§ **Exercise prompt**
Your answer must be the full listing, reproduced exactly, minus any pictures.

§ **Material supplied**
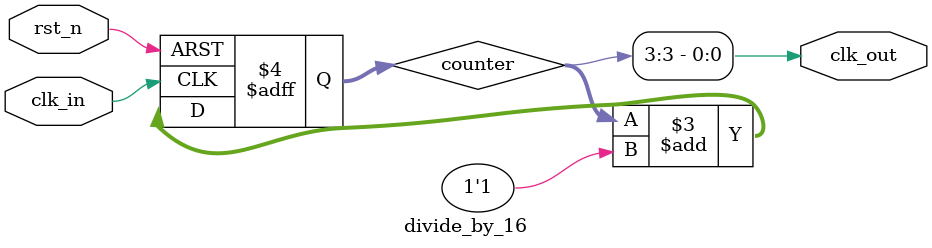
<source format=sv>
/*
 * Copyright (c) 2025 Susumu Yamazaki
 * SPDX-License-Identifier: Apache-2.0
 */

`default_nettype none

module divide_by_16 (
    input  logic clk_in,
    input  logic rst_n,
    output logic clk_out
);

    logic [3:0] counter;

    always_ff @(posedge clk_in or negedge rst_n) begin
        if (!rst_n)
            counter <= 4'd0;
        else
            counter <= counter + 1'b1;
    end

    assign clk_out = counter[3];
endmodule

</source>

§ **Solution for this task**
<source format=sv>
/*
 * Copyright (c) 2025 Susumu Yamazaki
 * SPDX-License-Identifier: Apache-2.0
 */

`default_nettype none

module divide_by_16 (
    input  logic clk_in,
    input  logic rst_n,
    output logic clk_out
);

    logic [3:0] counter;

    always_ff @(posedge clk_in or negedge rst_n) begin
        if (!rst_n)
            counter <= 4'd0;
        else
            counter <= counter + 1'b1;
    end

    assign clk_out = counter[3];
endmodule

</source>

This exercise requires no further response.